> **Work order**
Would you copy the full listing that follows without changing a thing?

> **Supplied material**
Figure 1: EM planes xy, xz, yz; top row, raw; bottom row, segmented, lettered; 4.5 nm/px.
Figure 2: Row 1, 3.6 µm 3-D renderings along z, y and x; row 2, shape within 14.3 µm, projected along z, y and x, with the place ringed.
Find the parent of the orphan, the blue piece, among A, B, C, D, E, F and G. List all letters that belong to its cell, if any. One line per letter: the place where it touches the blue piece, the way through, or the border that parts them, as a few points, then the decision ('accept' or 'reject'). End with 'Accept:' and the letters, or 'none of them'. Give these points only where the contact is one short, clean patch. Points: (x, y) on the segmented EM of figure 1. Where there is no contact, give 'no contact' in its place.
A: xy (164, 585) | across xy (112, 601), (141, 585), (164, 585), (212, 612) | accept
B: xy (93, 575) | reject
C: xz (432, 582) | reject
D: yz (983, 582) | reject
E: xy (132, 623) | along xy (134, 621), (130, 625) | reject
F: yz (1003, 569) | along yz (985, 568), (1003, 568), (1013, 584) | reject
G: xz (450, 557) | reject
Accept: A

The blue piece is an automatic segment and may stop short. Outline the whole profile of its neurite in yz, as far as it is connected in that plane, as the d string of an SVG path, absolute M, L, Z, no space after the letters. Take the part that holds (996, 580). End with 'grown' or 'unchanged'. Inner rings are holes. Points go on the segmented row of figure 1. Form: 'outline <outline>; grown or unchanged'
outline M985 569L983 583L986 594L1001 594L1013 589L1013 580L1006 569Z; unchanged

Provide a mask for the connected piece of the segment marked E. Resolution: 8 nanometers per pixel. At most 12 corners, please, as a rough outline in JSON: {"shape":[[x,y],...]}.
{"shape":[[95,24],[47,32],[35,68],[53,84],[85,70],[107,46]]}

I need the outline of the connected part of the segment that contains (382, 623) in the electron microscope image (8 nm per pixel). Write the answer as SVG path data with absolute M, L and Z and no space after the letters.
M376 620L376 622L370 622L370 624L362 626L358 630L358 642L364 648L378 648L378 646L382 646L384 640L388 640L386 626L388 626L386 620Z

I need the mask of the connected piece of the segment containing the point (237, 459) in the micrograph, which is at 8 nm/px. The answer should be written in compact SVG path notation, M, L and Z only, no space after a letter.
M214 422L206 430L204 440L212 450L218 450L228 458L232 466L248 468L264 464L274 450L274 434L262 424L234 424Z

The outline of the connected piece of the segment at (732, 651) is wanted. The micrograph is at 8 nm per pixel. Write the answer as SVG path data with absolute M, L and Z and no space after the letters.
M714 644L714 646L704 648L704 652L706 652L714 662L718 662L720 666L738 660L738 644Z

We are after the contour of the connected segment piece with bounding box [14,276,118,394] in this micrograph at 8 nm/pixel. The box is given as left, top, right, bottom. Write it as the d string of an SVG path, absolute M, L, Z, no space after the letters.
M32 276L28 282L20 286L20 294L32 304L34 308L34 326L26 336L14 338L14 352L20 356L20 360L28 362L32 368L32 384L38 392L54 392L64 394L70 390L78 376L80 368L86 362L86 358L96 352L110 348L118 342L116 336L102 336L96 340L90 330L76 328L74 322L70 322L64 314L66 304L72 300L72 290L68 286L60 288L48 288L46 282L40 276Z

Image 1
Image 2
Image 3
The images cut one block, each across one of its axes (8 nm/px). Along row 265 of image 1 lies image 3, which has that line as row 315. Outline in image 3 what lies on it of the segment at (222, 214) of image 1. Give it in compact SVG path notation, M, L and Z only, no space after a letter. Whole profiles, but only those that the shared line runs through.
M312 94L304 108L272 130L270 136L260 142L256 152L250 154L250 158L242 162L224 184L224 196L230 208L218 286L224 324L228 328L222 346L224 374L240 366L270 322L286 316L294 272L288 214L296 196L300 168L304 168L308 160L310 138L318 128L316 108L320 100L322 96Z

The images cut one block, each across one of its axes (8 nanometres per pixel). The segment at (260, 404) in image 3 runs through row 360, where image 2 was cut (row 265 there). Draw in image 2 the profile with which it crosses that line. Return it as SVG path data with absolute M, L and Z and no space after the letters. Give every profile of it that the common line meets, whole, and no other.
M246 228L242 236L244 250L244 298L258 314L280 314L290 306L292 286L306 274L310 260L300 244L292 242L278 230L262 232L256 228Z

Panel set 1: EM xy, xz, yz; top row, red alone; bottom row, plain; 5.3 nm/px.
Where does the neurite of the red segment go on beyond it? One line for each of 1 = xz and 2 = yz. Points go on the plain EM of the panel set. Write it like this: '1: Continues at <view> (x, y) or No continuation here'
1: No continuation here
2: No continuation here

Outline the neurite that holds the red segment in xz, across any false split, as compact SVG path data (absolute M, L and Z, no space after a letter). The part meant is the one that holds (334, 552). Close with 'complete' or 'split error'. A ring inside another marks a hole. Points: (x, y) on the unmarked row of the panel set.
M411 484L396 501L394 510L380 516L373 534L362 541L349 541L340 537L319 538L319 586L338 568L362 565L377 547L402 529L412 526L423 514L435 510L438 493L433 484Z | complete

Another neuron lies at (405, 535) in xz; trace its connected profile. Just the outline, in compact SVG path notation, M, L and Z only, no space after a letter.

> **Reply**
Figure 1: EM planes xy, xz, yz; top row, raw; bottom row, segmented, lettered; 4.5 nm/px.
Figure 2: Row 1, 3.6 µm 3-D renderings along z, y and x; row 2, shape within 14.3 µm, projected along z, y and x, with the place ringed.
Find the parent of the orphan, the blue piece, among A, B, C, D, E, F and G. List all letters that belong to its cell, if any. One line per letter: the place where it touches the blue piece, the way through, or the border that parts them, as a few points, then the decision ('accept' or 'reject'). End with 'Accept:' and the letters, or 'none of them'. Give these points only where the contact is one short, clean patch. Points: (x, y) on the segmented EM of figure 1. Where there is no contact, give 'no contact' in its place.
A: xy (164, 585) | across xy (112, 601), (141, 585), (164, 585), (212, 612) | accept
B: xy (93, 575) | reject
C: xz (432, 582) | reject
D: yz (983, 582) | reject
E: xy (132, 623) | along xy (134, 621), (130, 625) | reject
F: yz (1003, 569) | along yz (985, 568), (1003, 568), (1013, 584) | reject
G: xz (450, 557) | reject
Accept: A

The blue piece is an automatic segment and may stop short. Outline the whole profile of its neurite in yz, as far as it is connected in that plane, as the d string of an SVG path, absolute M, L, Z, no space after the letters. Take the part that holds (996, 580). End with 'grown' or 'unchanged'. Inner rings are holes. Points go on the segmented row of figure 1. Form: 'outline <outline>; grown or unchanged'
outline M985 569L983 583L986 594L1001 594L1013 589L1013 580L1006 569Z; unchanged

Provide a mask for the connected piece of the segment marked E. Resolution: 8 nanometers per pixel. At most 12 corners, please, as a rough outline in JSON: {"shape":[[x,y],...]}.
{"shape":[[95,24],[47,32],[35,68],[53,84],[85,70],[107,46]]}

I need the outline of the connected part of the segment that contains (382, 623) in the electron microscope image (8 nm per pixel). Write the answer as SVG path data with absolute M, L and Z and no space after the letters.
M376 620L376 622L370 622L370 624L362 626L358 630L358 642L364 648L378 648L378 646L382 646L384 640L388 640L386 626L388 626L386 620Z

I need the mask of the connected piece of the segment containing the point (237, 459) in the micrograph, which is at 8 nm/px. The answer should be written in compact SVG path notation, M, L and Z only, no space after a letter.
M214 422L206 430L204 440L212 450L218 450L228 458L232 466L248 468L264 464L274 450L274 434L262 424L234 424Z

The outline of the connected piece of the segment at (732, 651) is wanted. The micrograph is at 8 nm per pixel. Write the answer as SVG path data with absolute M, L and Z and no space after the letters.
M714 644L714 646L704 648L704 652L706 652L714 662L718 662L720 666L738 660L738 644Z

We are after the contour of the connected segment piece with bounding box [14,276,118,394] in this micrograph at 8 nm/pixel. The box is given as left, top, right, bottom. Write it as the d string of an SVG path, absolute M, L, Z, no space after the letters.
M32 276L28 282L20 286L20 294L32 304L34 308L34 326L26 336L14 338L14 352L20 356L20 360L28 362L32 368L32 384L38 392L54 392L64 394L70 390L78 376L80 368L86 362L86 358L96 352L110 348L118 342L116 336L102 336L96 340L90 330L76 328L74 322L70 322L64 314L66 304L72 300L72 290L68 286L60 288L48 288L46 282L40 276Z

Image 1
Image 2
Image 3
The images cut one block, each across one of its axes (8 nm/px). Along row 265 of image 1 lies image 3, which has that line as row 315. Outline in image 3 what lies on it of the segment at (222, 214) of image 1. Give it in compact SVG path notation, M, L and Z only, no space after a letter. Whole profiles, but only those that the shared line runs through.
M312 94L304 108L272 130L270 136L260 142L256 152L250 154L250 158L242 162L224 184L224 196L230 208L218 286L224 324L228 328L222 346L224 374L240 366L270 322L286 316L294 272L288 214L296 196L300 168L304 168L308 160L310 138L318 128L316 108L320 100L322 96Z

The images cut one block, each across one of its axes (8 nanometres per pixel). The segment at (260, 404) in image 3 runs through row 360, where image 2 was cut (row 265 there). Draw in image 2 the profile with which it crosses that line. Return it as SVG path data with absolute M, L and Z and no space after the letters. Give every profile of it that the common line meets, whole, and no other.
M246 228L242 236L244 250L244 298L258 314L280 314L290 306L292 286L306 274L310 260L300 244L292 242L278 230L262 232L256 228Z

Panel set 1: EM xy, xz, yz; top row, red alone; bottom row, plain; 5.3 nm/px.
Where does the neurite of the red segment go on beyond it? One line for each of 1 = xz and 2 = yz. Points go on the plain EM of the panel set. Write it like this: '1: Continues at <view> (x, y) or No continuation here'
1: No continuation here
2: No continuation here

Outline the neurite that holds the red segment in xz, across any false split, as compact SVG path data (absolute M, L and Z, no space after a letter). The part meant is the one that holds (334, 552). Close with 'complete' or 'split error'. A ring inside another marks a hole. Points: (x, y) on the unmarked row of the panel set.
M411 484L396 501L394 510L380 516L373 534L362 541L349 541L340 537L319 538L319 586L338 568L362 565L377 547L402 529L412 526L423 514L435 510L438 493L433 484Z | complete

Another neuron lies at (405, 535) in xz; trace its connected profile. Just the outline, in compact SVG path notation, M, L and Z only, no space after a letter.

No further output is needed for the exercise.